- Born: Thomas Victor Jones July 21, 1920 Pomona, California, US
- Died: January 7, 2014 (aged 93) Los Angeles, California, US
- Education: Stanford University
- Employers: Douglas Aircraft Company (1942-1947); Brazilian Air Ministry (1947-1951); Northrop Corporation (1953-1989);
- Board member of: RAND Corporation (~1953)
- Spouse: Ruth Jones
- Children: 2
- Awards: Reed Aeronautics Award (1985); Wright Brothers Memorial Trophy (1989); National Aviation Hall of Fame (1999);

= Thomas V. Jones =

American businessman

Thomas Victor Jones (July 21, 1920 – January 7, 2014) was an American businessman. He served as the chairman and chief executive officer of Northrop Corporation.

==Biography==

===Early life===
Born in Pomona, California, he graduated magna cum laude in engineering from Stanford University.

===Career===
He went to work at Douglas Aircraft Company in 1942. He worked for the Brazilian Air Ministry to create the Aeronautical Institute of Technology from 1947 to 1951. Around 1953 he went to work for the RAND Corporation where he published a study on transport planes for the U.S. Air Force. That same year he joined Northrop as assistant to the chief engineer, rose to be the president in 1959, chief executive officer in 1960 and chairman of the board in 1963.
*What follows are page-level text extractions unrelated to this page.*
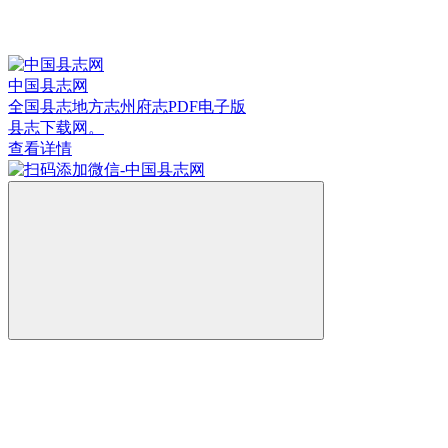
中国县志网
全国县志地方志州府志PDF电子版
县志下载网。
查看详情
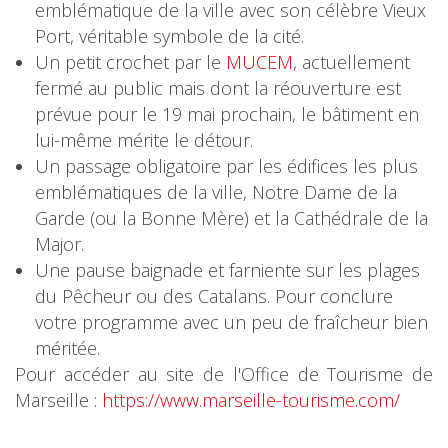
emblématique de la ville avec son célèbre Vieux
Port, véritable symbole de la cité.
Un petit crochet par le
MUCEM
, actuellement
fermé au public mais dont la réouverture est
prévue pour le 19 mai prochain, le bâtiment en
lui-même mérite le détour.
Un passage obligatoire par les édifices les plus
emblématiques de la ville, Notre Dame de la
Garde (ou la Bonne Mère) et la Cathédrale de la
Major.
Une pause baignade et farniente sur les plages
du Pêcheur ou des Catalans. Pour conclure
votre programme avec un peu de fraîcheur bien
méritée.
Pour accéder au site de l'Office de Tourisme de
Marseille :
https://www.marseille-tourisme.com/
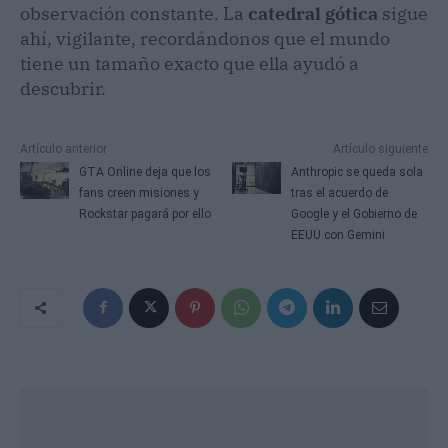
observación constante. La
catedral gótica
sigue
ahí, vigilante, recordándonos que el mundo
tiene un tamaño exacto que ella ayudó a
descubrir.
Artículo anterior
Artículo siguiente
GTA Online deja que los
Anthropic se queda sola
fans creen misiones y
tras el acuerdo de
Rockstar pagará por ello
Google y el Gobierno de
EEUU con Gemini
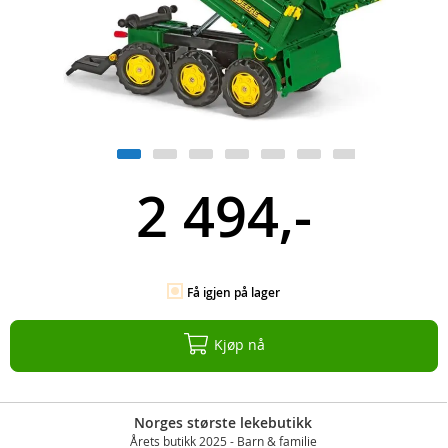
2 494,-
Få igjen på lager
Kjøp nå
Norges største lekebutikk
Årets butikk 2025 - Barn & familie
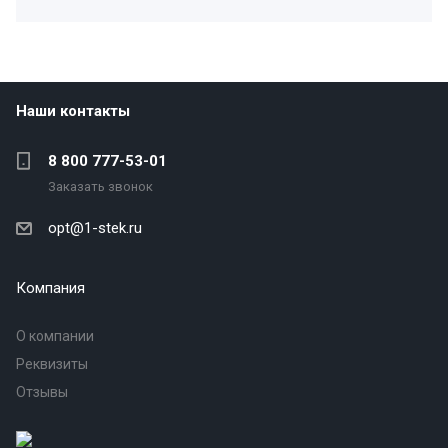
Наши контакты
8 800 777-53-01
Заказать звонок
opt@1-stek.ru
Компания
О компании
Реквизиты
Отзывы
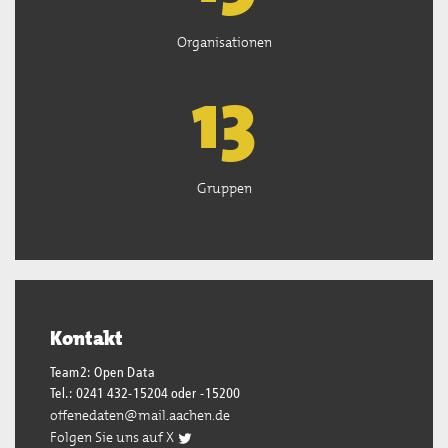
Organisationen
13
Gruppen
Kontakt
Team2: Open Data
Tel.: 0241 432-15204 oder -15200
offenedaten@mail.aachen.de
Folgen Sie uns auf X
He was on the cover of Time magazine on October 27, 1961. He received the AIAA "Reed Aeronautics Award" in 1985 and the Wright Brothers Memorial Trophy of the National Aeronautic Association in 1989. He was inducted into the National Aviation Hall of Fame in 1999.

In May 1974 he pled guilty to making illegal corporate donations to the Committee to Re-elect the President and resigned from many of his non-Northrop positions including trustee of Stanford University.
He retired as chief executive of Northrop in 1989 after being reprimanded by the board of directors for his role in a bribery scandal surrounding the marketing the F-20 fighter to South Korea.

===Personal life===
He was married to Ruth Jones, who died in July 2013. They had two children, Peter Thomas and Ruth Marilyn. In 1959, Jones and his wife purchased Moraga Estate in Bel Air, Los Angeles, formerly owned by film director Victor Fleming (1889-1949). They turned the estate into a vineyard, by planting a terraced vineyard in 1978. In 2013, it was purchased by Rupert Murdoch, chairman and chief executive officer of the News Corporation, after he saw an advertisement in a newspaper he owns, The Wall Street Journal.

On January 7, 2014, Thomas V. Jones died of pulmonary fibrosis at his home in Los Angeles. He was 93.